(Beginning of Source material)

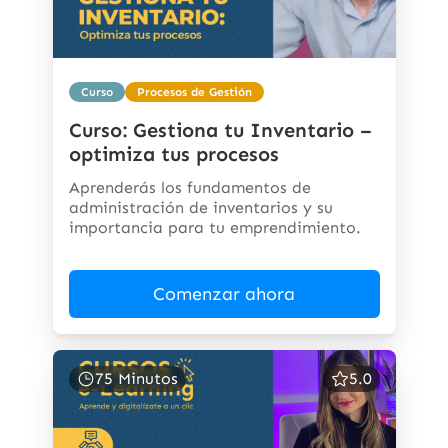
Curso
Procesos de Gestión
Curso: Gestiona tu Inventario –
optimiza tus procesos
Aprenderás los fundamentos de
administración de inventarios y su
importancia para tu emprendimiento.
Comenzar ahora
75 Minutos
5.0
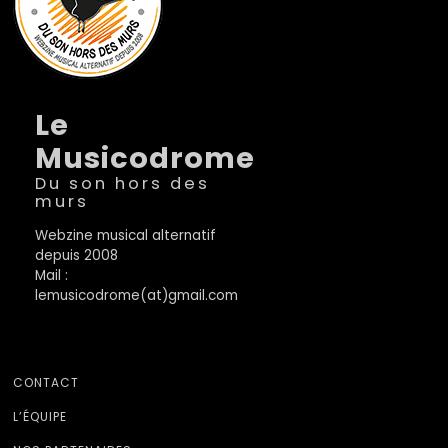
Le
Musicodrome
Du son hors des
murs
Webzine musical alternatif
depuis 2008
Mail :
lemusicodrome(at)gmail.com
CONTACT
L’ÉQUIPE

(End of Source material)

Required work:
Reproduce the whole listing above word for word, dropping each image.

Solved problem:
Curso
Procesos de Gestión
Curso: Gestiona tu Inventario –
optimiza tus procesos
Aprenderás los fundamentos de
administración de inventarios y su
importancia para tu emprendimiento.
Comenzar ahora
75 Minutos
5.0
Le
Musicodrome
Du son hors des
murs
Webzine musical alternatif
depuis 2008
Mail :
lemusicodrome(at)gmail.com
CONTACT
L’ÉQUIPE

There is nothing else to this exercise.